Breakfast is still too early, but you can certainly drink this whiskey at brunch.

Ironton coffee cask finished straight rye malt whiskey Ironton

You’ve probably enjoyed a little whiskey in your coffee before, especially if you’re a fan of the classic Irish Coffee. But have you ever put coffee in your whiskey? If that combination sounds intriguing, this Denver distillery has a new malted rye whiskey that you might want to give a try.

Ironton Distillery & Crafthouse is named after the neighborhood in Denver in which it’s located which was called the Ironton Addition in the 1800s and is now known as the RiNo Arts District. The team at the distillery makes rum, aquavit, gin and, of course, whiskey, including bourbon and different types of malt whiskey. This new release falls into that latter category—specifically a malted rye whiskey. This means that the rye grain was treated in the same way that barley is for single malt scotch, where it is allowed to germinate before being heated and dried to stop the process.
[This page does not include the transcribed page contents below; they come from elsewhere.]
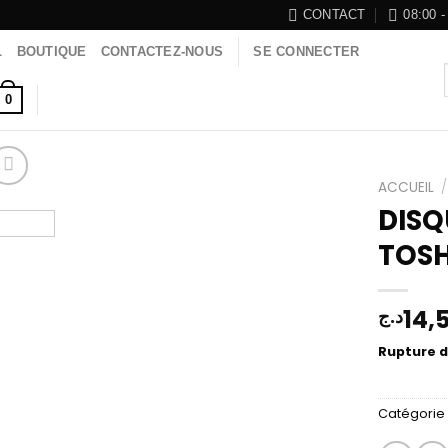
CONTACT
08:00 -
L
BOUTIQUE
CONTACTEZ-NOUS
SE CONNECTER
0
ACCUEIL
/
DISQ
TOSH
Add to
wishlist
14,
د.ج
Rupture d
Catégorie 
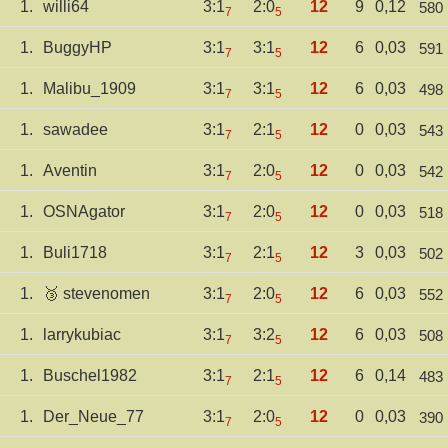
1.
willi64
3:1
2:0
12
9
0,12
580
7
5
1.
BuggyHP
3:1
3:1
12
6
0,03
591
7
5
1.
Malibu_1909
3:1
3:1
12
6
0,03
498
7
5
1.
sawadee
3:1
2:1
12
0
0,03
543
7
5
1.
Aventin
3:1
2:0
12
0
0,03
542
7
5
1.
OSNAgator
3:1
2:0
12
0
0,03
518
7
5
1.
Buli1718
3:1
2:1
12
3
0,03
502
7
5
1.
🥉 stevenomen
3:1
2:0
12
6
0,03
552
7
5
1.
larrykubiac
3:1
3:2
12
6
0,03
508
7
5
1.
Buschel1982
3:1
2:1
12
6
0,14
483
7
5
1.
Der_Neue_77
3:1
2:0
12
0
0,03
390
7
5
The new Coffee Cask Finished Straight Rye Malt Whiskey is made from a mash bill of pale and chocolate rye grown in Colorado along with some barley to add a touch of fruitiness to counter the spice according to the distillery. After initially aging in 53-gallon new charred oak barrels, the whiskey is dumped into some special casks for a secondary maturation period. The distillery gave one used barrel to Colorado small-batch coffee roaster Bluegrass Coffee Co. to age its coffee beans and cold crew coffee so it would pick up some oak and whiskey flavors. Then the barrel was returned to the distillery for this third and final use, in which it was once again filled with the rye malt whiskey. The resulting yield was just 300 bottles, and according to the official tasting notes java and vanilla flavors intermingle with the bittersweet palate of the whiskey, making this a good option for mixing or sipping.

The worlds of coffee and whiskey have met before, with releases like FEW Spirits‘ Cold Cut Bourbon (cut to proof with cold brew coffee) and Jameson Cold Brew Irish Whiskey. But this might be the first time a malted rye whiskey has received a caffeinated jolt. You can find a bottle (SRP $65) now at the distillery or in liquor stores around the state.